As assimetrias políticas entre essas nações não podem estancar o início de um movimento que tem como premissa a valorização do ativo florestal. A formação deste bloco geopolítico verde pode dar voz aos interesses amazônicos e ter influência global.
Os pontos de união entre os países foram sintetizados no documento divulgado no último dia da Cúpula, intitulado “Unidos por Nossas Florestas” (íntegra – 49KB). O texto extrapola os países florestais amazônicos e conta com a assinatura de Indonésia, República Democrática do Congo, São Vicente e Granadina, nações que, embora não sejam da região, também guardam florestas tropicais.
Em 10 tópicos, os países sintetizaram os interesses que os unem, como a proteção da biodiversidade, a redução de desigualdades, a necessidade de financiamento e o desejo de criar um modelo de desenvolvimento sustentável para a região. Essa união em torno de objetivos em comum, ainda que sem metas claras, deve ser encarada como um legado da Cúpula da Amazônia e apoiada para que tenha a força e a influência necessárias para impulsionar essa agenda.
O documento prevê a criação de um centro de cooperação policial pan-amazônico com sede na cidade de Manaus.

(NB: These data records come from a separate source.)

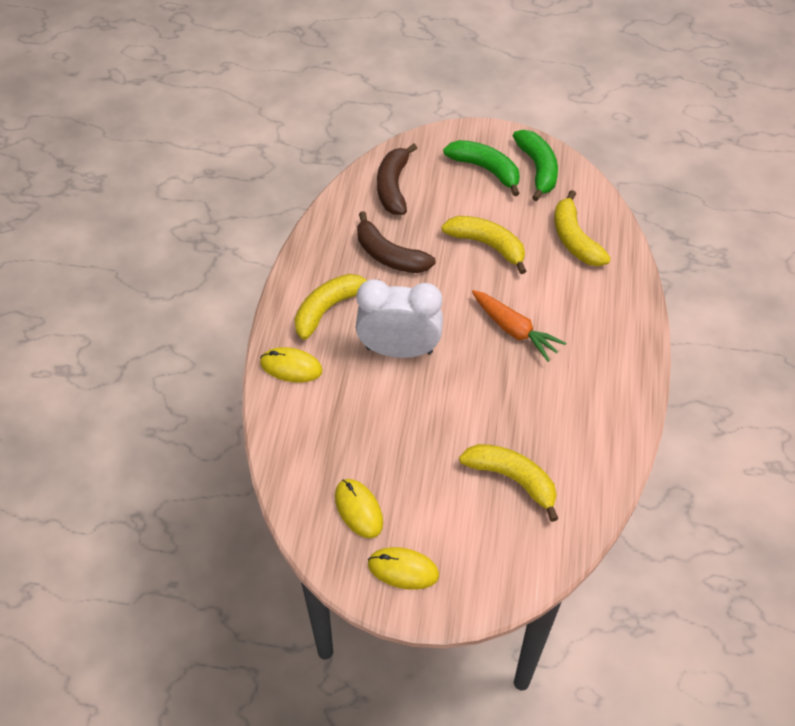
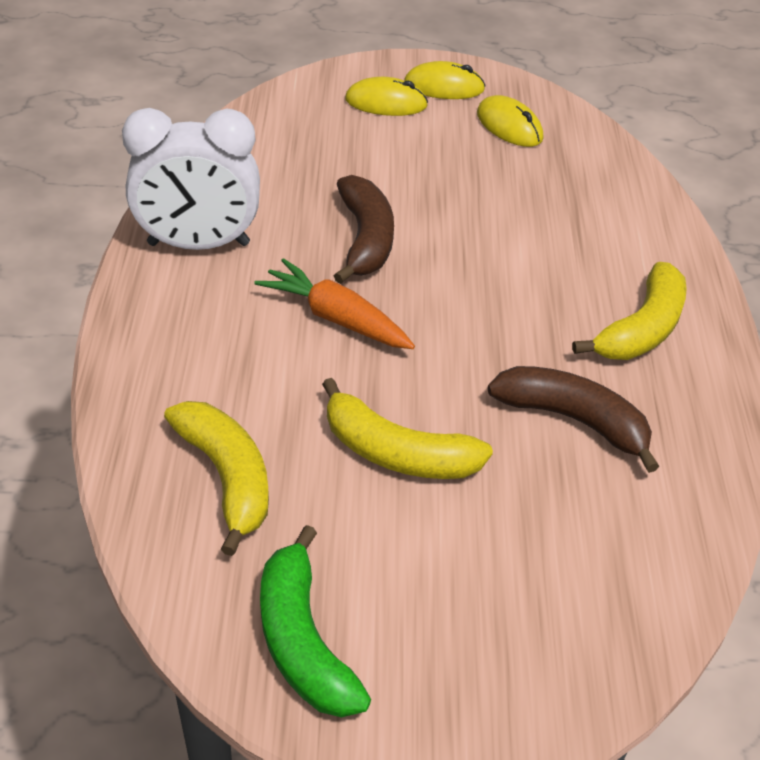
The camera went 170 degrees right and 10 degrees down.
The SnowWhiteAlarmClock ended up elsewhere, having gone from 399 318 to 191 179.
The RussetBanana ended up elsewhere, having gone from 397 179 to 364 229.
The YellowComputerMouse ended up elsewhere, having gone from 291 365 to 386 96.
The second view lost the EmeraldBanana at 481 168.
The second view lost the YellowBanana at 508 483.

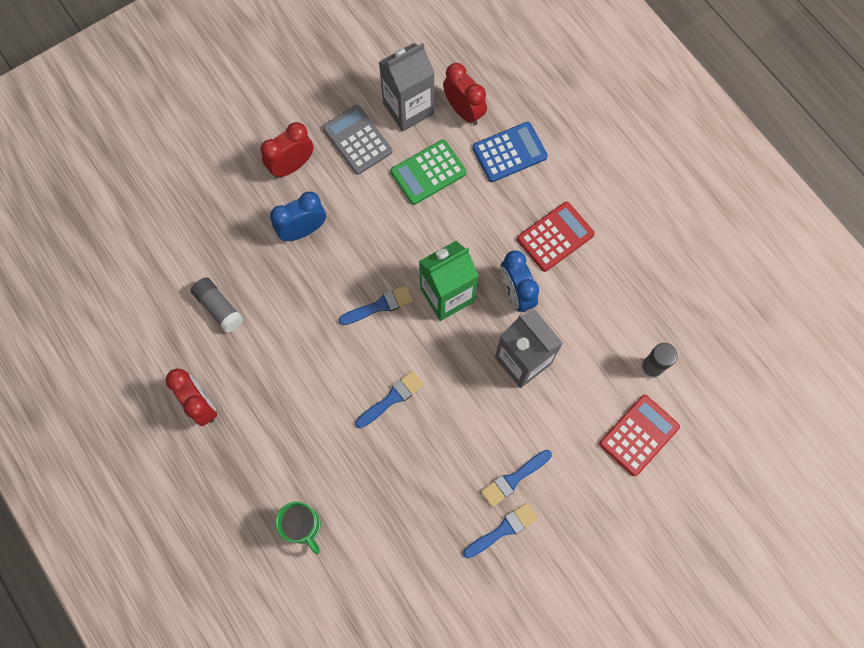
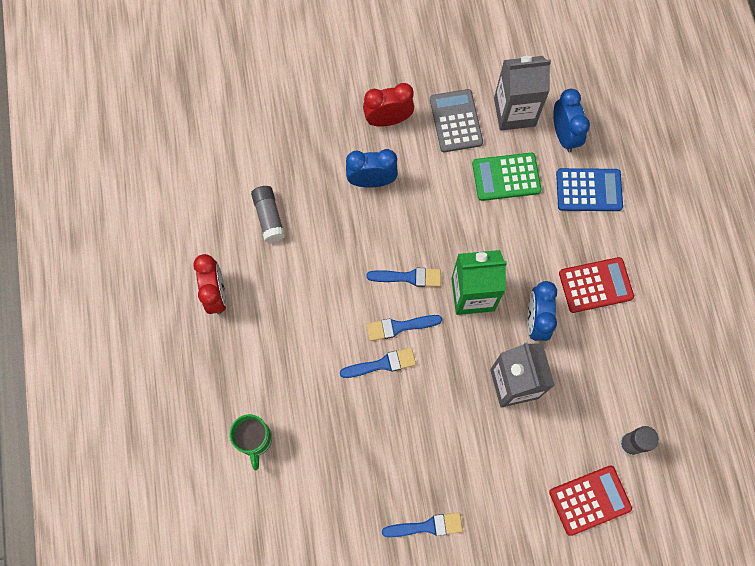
The camera went 25 degrees right and 0 degrees up.
The CobaltPaintbrush ended up elsewhere, having gone from 516 478 to 404 328.
What was the ScarletAlarmClock at 465 94 turned into the CobaltAlarmClock at 571 120.

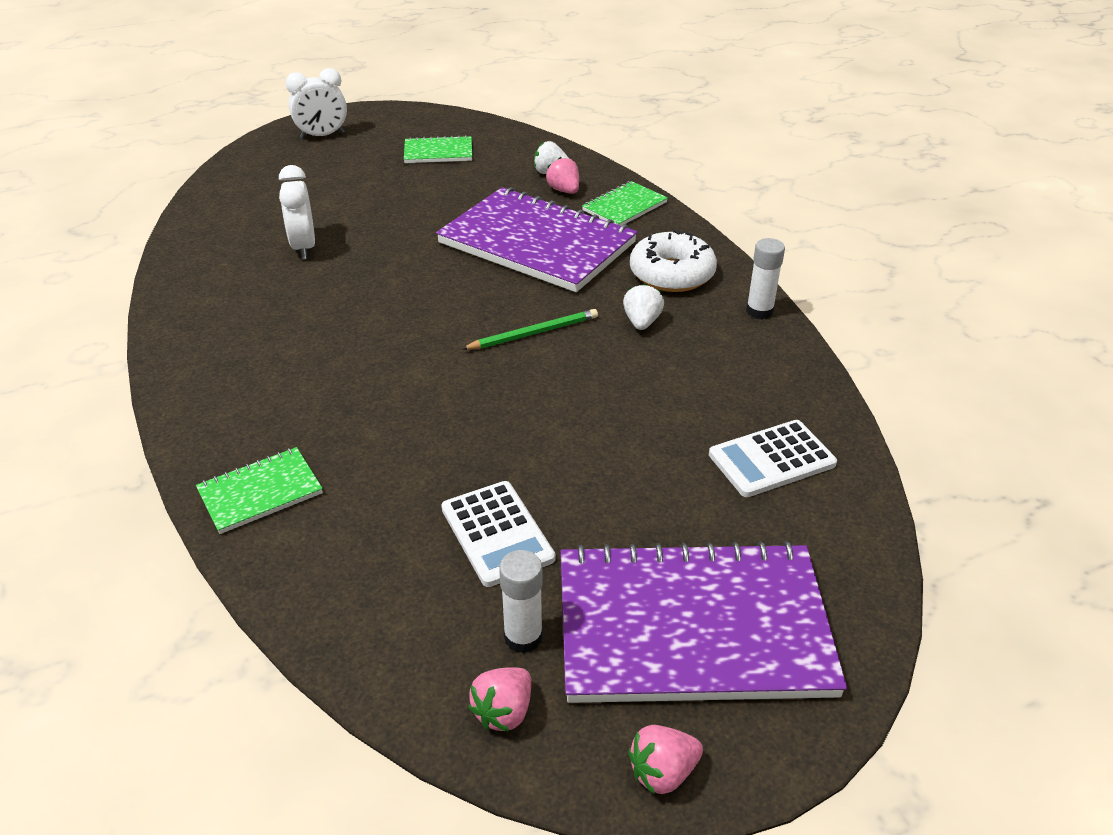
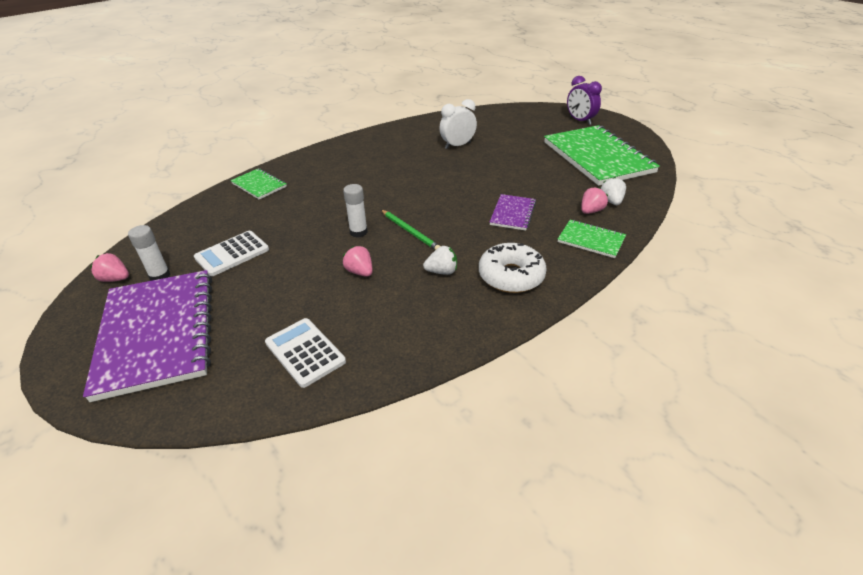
The camera went 75 degrees right and 0 degrees up.
The SnowWhiteGlueStick ended up elsewhere, having gone from 765 278 to 355 210.
The RosePinkStrawberry ended up elsewhere, having gone from 665 760 to 358 261.
The size of the RoyalPurpleExerciseBook at 536 239 changed by a factor of 0.47.
The size of the EmeraldExerciseBook at 438 149 changed by a factor of 2.15.
What was the SnowWhiteAlarmClock at 316 103 turned into the RoyalPurpleAlarmClock at 584 100.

A necessidade de ações coordenadas entre as polícias de países que partilham fronteiras florestais é uma demanda histórica.
Há também a previsão de um sistema integrado de tráfego aéreo para monitorar os voos em regiões em que o garimpo ilegal e o narcotráfico utilizam largamente esse tipo de transporte. Essa Amazônia armada impõe medo e violência às populações locais, aos povos originários e comunidades tradicionais. Também dificulta e enfraquece a presença do Estado e suas políticas públicas.
A declaração também reconhece que a perda florestal de 20% a 25% causaria um ressecamento definitivo da região amazônica, o chamado ponto de não-retorno, e cria um corpo para produção científica que se reunirá anualmente. Trata-se do reconhecimento político do que já é consenso entre cientistas e estudiosos da região.
Além da presença dos chefes de Estado, a Cúpula contou com a participação ativa de iniciativas que congregam a sociedade civil, entidades do agronegócio, empresas, setor financeiro e academia. Tal é o caso da Coalizão Brasil, Clima, Florestas e Agricultura.
Em carta enviada aos chefes de Estado e autoridades dos Estados-integrantes da OTCA, a coalizão reconheceu a importância do encontro dos países amazônicos, destacando pontos que não poderiam ficar de fora das decisões, planos, metas e compromissos que o grupo vier a assumir, como o fortalecimento das políticas de comando e controle, e o fomento a agendas que vão da rastreabilidade de cadeias produtivas à regulação do mercado de carbono, pagamento por serviços ambientais e bioeconomia.
As decisões da Cúpula se desdobrarão em outros importantes fóruns internacionais, como a Assembleia Geral das Nações Unidas, em setembro, e poderão integrar a agenda da reunião do G20 no Brasil, em 2024. Certamente integrarão os debates da COP 30, em 2025. É, portanto, fundamental levar o tema da bioeconomia e de uma agenda de desenvolvimento na região para esses outros fóruns.
Serão as oportunidades para que os países florestais demonstrem sua capacidade de superar assimetrias em nome de interesses em comum. A Amazônia poderá mostrar ao mundo como implementar atividades que garantam, simultaneamente, a proteção, o manejo e a restauração do bioma, assim como o bem-estar de sua população. Até lá, é preciso olhar com atenção para esse bloco geopolítico verde, com o cuidado para que não seja abatido enquanto ainda se prepara para decolar. Uma aliança ambiciosa entre os países amazônicos tem um enorme papel a desempenhar para o futuro do planeta.